The theorem is stated as:
The Posterior probability of theta given the data is equal to the Likelihood of the data given theta, times the Prior probability of theta, all divided by the Evidence of the data.
Let's dissect each component:
Posterior Probability: This is our updated belief about the parameter θ after seeing the data. It's the primary output of a Bayesian analysis.
Likelihood: This represents the information the data provides. It asks: if the parameter θ had a specific value, what would be the probability of observing the data we saw? This is the same likelihood function used in frequentist statistics.
Prior Probability: This is our initial belief about the parameter θ before seeing any data. It's where we can incorporate existing knowledge or expert opinion.
Evidence: This is the total probability of the data, averaged over all possible values of the parameter θ. It acts as a normalization constant, ensuring the posterior is a proper probability distribution.

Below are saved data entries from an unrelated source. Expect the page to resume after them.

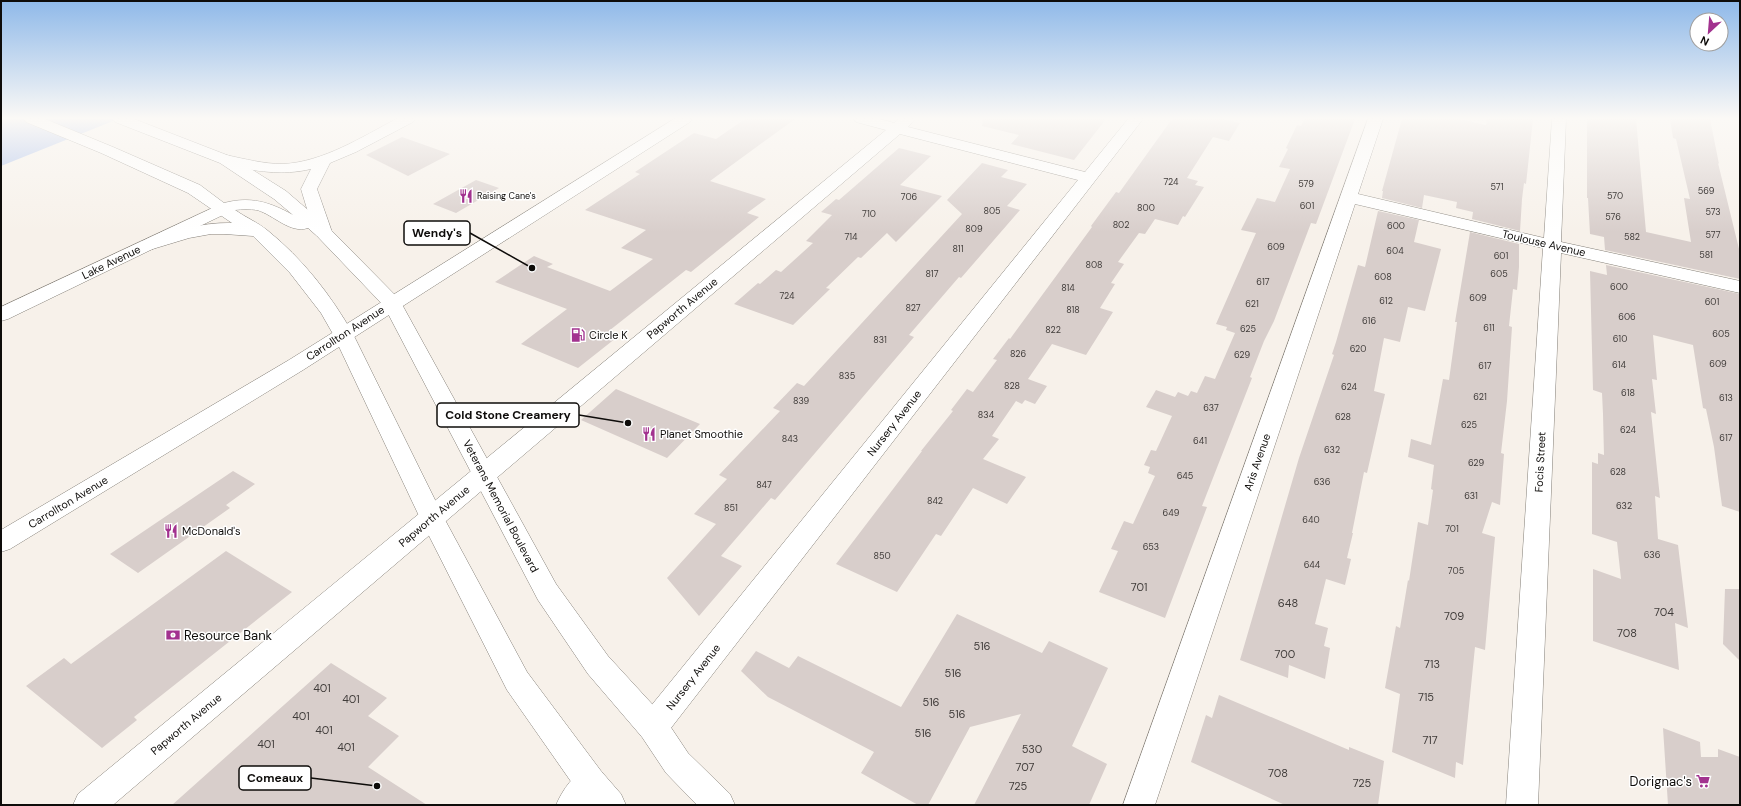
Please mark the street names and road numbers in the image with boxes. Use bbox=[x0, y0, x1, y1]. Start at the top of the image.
street label: Toulouse Avenue bbox=[1501, 227, 1587, 259]
street label: Lake Avenue bbox=[79, 242, 143, 282]
street label: Papworth Avenue bbox=[644, 274, 720, 342]
street label: Carrollton Avenue bbox=[303, 302, 387, 364]
street label: Nursery Avenue bbox=[864, 387, 924, 459]
street label: Aris Avenue bbox=[1241, 431, 1273, 493]
street label: Focis Street bbox=[1531, 431, 1549, 493]
street label: Veterans Memorial Boulevard bbox=[460, 437, 542, 575]
street label: Carrollton Avenue bbox=[26, 473, 110, 531]
street label: Papworth Avenue bbox=[396, 482, 472, 550]
street label: Nursery Avenue bbox=[663, 641, 723, 713]
street label: Papworth Avenue bbox=[148, 690, 224, 758]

It's often very difficult to calculate directly.

1.2 Example: The Beta-Binomial Model (Coin Flips)

Let's make this concrete. Suppose we want to estimate the bias, p (the probability of heads), of a coin.
Likelihood: We flip the coin n=10 times and observe k=7 heads. The number of heads follows a Binomial distribution. So, our likelihood is: the probability of the data given p is equal to (10 choose 7) times p⁷ times (1-p)³.
Prior: We need to specify our prior belief about p. A convenient choice is the Beta distribution, which is defined on the interval from 0 to 1. Let's choose a weakly informative prior, Beta(2, 2), which is centered at 0.5 and suggests we believe the coin is likely fair but are not certain.
Posterior: Using Bayes' theorem, the posterior is proportional to the likelihood times the prior. We can ignore the normalization constants for now:
The posterior probability of p, given the data, is proportional to (p⁷ times (1-p)³) multiplied by (p¹ times (1-p)¹).
Combining these terms by adding the exponents, the posterior is proportional to p⁸ times (1-p)⁴.
This is the kernel of another Beta distribution! Our posterior is Beta(9, 5). The update rule is simple: the new alpha is the prior alpha plus the number of heads (2+7), and the new beta is the prior beta plus the number of tails (2+3).

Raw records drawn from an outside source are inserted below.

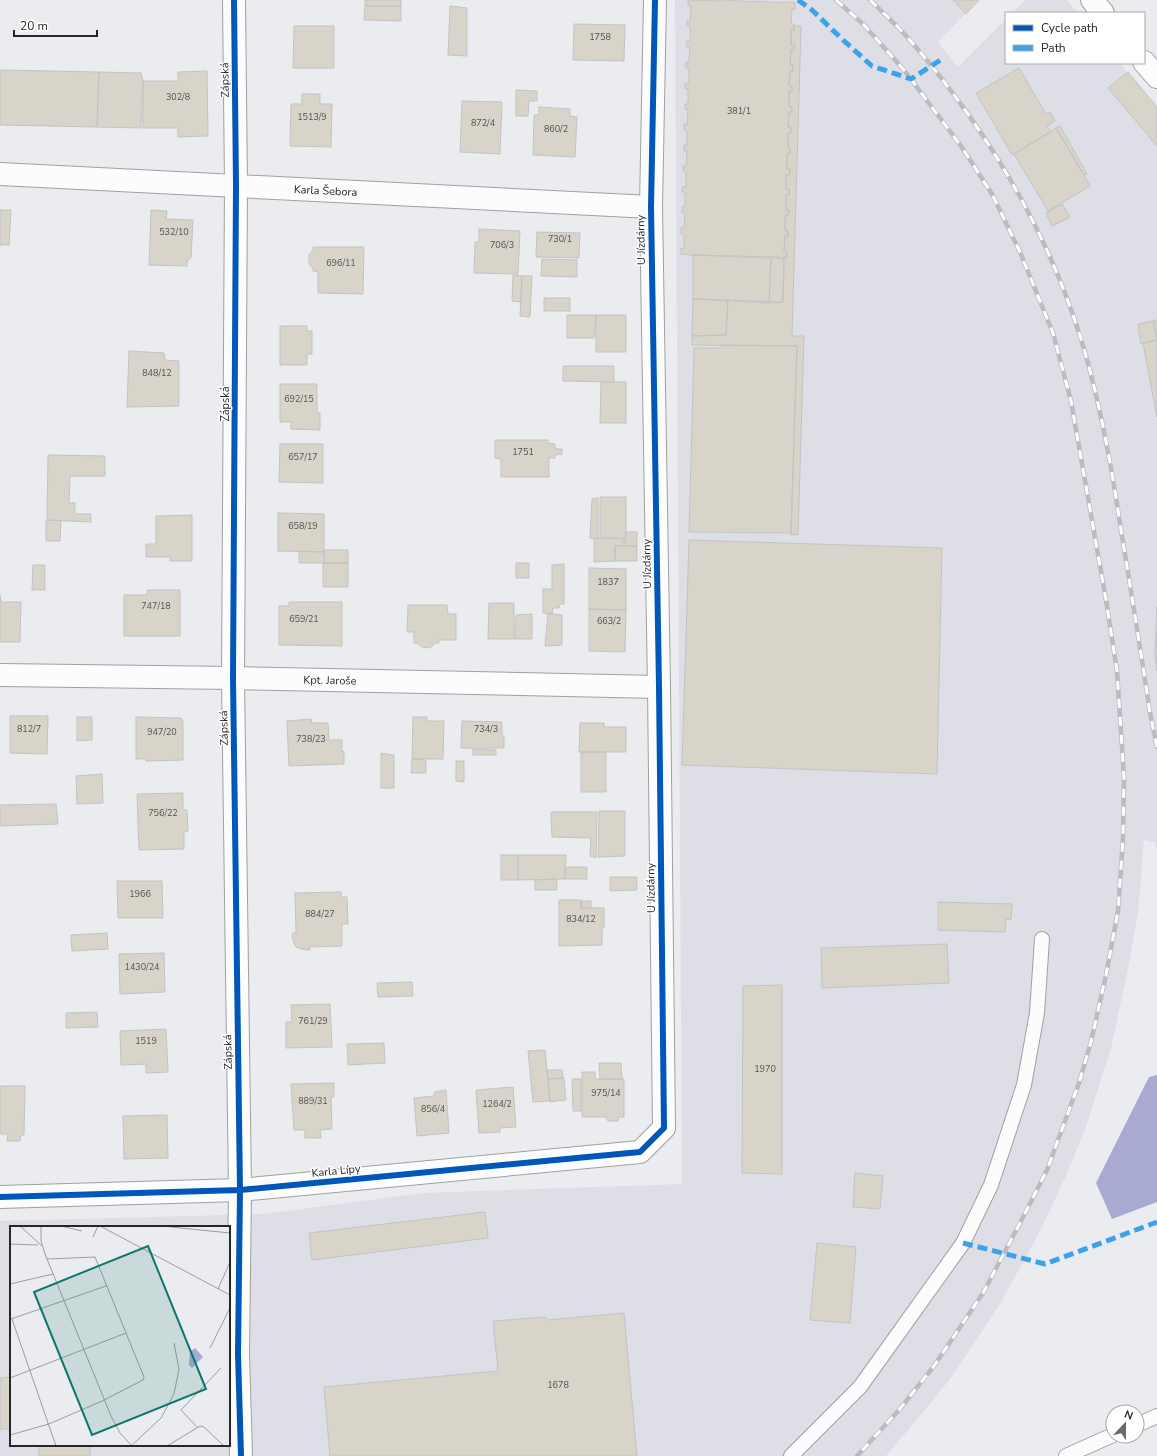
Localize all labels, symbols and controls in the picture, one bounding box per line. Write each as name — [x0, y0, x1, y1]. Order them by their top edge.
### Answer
scale bar — [14, 12, 97, 38]
legend — [1005, 12, 1145, 64]
text: 20 m — [20, 18, 48, 34]
text: Cycle path — [1041, 20, 1098, 36]
house number: 1758 — [589, 31, 611, 43]
text: Path — [1041, 40, 1066, 56]
street label: Zápská — [217, 62, 233, 98]
house number: 302/8 — [166, 91, 190, 103]
house number: 381/1 — [727, 105, 751, 117]
house number: 1513/9 — [297, 111, 327, 123]
house number: 872/4 — [471, 117, 496, 129]
house number: 860/2 — [544, 123, 568, 135]
street label: Karla Šebora — [293, 181, 358, 200]
street label: U Jízdárny — [633, 215, 649, 265]
house number: 532/10 — [159, 226, 189, 238]
house number: 730/1 — [548, 233, 572, 245]
house number: 706/3 — [490, 239, 514, 251]
house number: 696/11 — [326, 257, 356, 269]
house number: 848/12 — [142, 367, 172, 379]
street label: Zápská — [218, 386, 233, 422]
house number: 692/15 — [284, 393, 314, 405]
house number: 1751 — [512, 446, 534, 458]
house number: 657/17 — [288, 451, 318, 463]
house number: 658/19 — [288, 520, 318, 532]
street label: U Jízdárny — [639, 539, 655, 589]
house number: 1837 — [597, 576, 619, 588]
house number: 747/18 — [141, 600, 171, 612]
house number: 659/21 — [289, 613, 319, 625]
house number: 663/2 — [597, 615, 621, 627]
street label: Kpt. Jaroše — [303, 672, 357, 688]
street label: Zápská — [216, 710, 232, 746]
house number: 812/7 — [17, 723, 41, 735]
house number: 734/3 — [474, 723, 498, 735]
house number: 947/20 — [147, 726, 177, 738]
house number: 738/23 — [296, 733, 326, 745]
house number: 756/22 — [148, 807, 178, 819]
street label: U Jízdárny — [643, 863, 659, 913]
house number: 1966 — [129, 888, 151, 900]
house number: 884/27 — [305, 908, 335, 920]
house number: 834/12 — [566, 913, 596, 925]
house number: 1430/24 — [125, 961, 160, 973]
house number: 761/29 — [298, 1015, 328, 1027]
street label: Zápská — [220, 1034, 236, 1070]
house number: 1519 — [135, 1035, 157, 1047]
house number: 1970 — [754, 1063, 776, 1075]
house number: 975/14 — [591, 1087, 621, 1099]
house number: 889/31 — [298, 1095, 328, 1107]
house number: 1264/2 — [482, 1098, 512, 1110]
house number: 856/4 — [421, 1103, 446, 1115]
street label: Karla Lípy — [311, 1161, 362, 1181]
inset map — [10, 1226, 230, 1446]
house number: 1678 — [547, 1379, 569, 1391]
north arrow — [1105, 1404, 1145, 1444]
text: N — [1122, 1407, 1135, 1424]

1.3 Code Example: Simulating Bayes' Theorem

We can illustrate Bayes' theorem with a simple simulation without using a dedicated library. We'll use a grid approximation.
Python

import numpy as np
import matplotlib.pyplot as plt
from scipy.stats import binom

# 1. Define the parameter grid
# We are approximating the continuous parameter 'p' with 1000 discrete points
p_grid = np.linspace(0, 1, 1000)

# 2. Define the prior
# We use a uniform prior, meaning we initially believe all values of p are equally likely.
# This is a Beta(1, 1) distribution.
prior = np.repeat(1, 1000)

# 3. Compute the likelihood at each grid point
# Data: 7 heads in 10 tosses
likelihood = binom.pmf(k=7, n=10, p=p_grid)

# 4. Compute the unnormalized posterior
# Posterior is proportional to likelihood * prior
unstd_posterior = likelihood * prior

# 5. Normalize the posterior so it sums to 1
posterior = unstd_posterior / np.sum(unstd_posterior)

# Plotting the results
plt.figure(figsize=(8, 4))
plt.plot(p_grid, posterior, label="Posterior Distribution")
plt.xlabel("Probability of Heads (p)")
plt.ylabel("Posterior Density")
plt.title("Grid Approximation of the Posterior for a Coin Flip")
plt.legend()
plt.show()
This code calculates the posterior probability for each possible value of p in our grid, showing a peak around 0.7, which is our most likely estimate for the coin's bias given the data.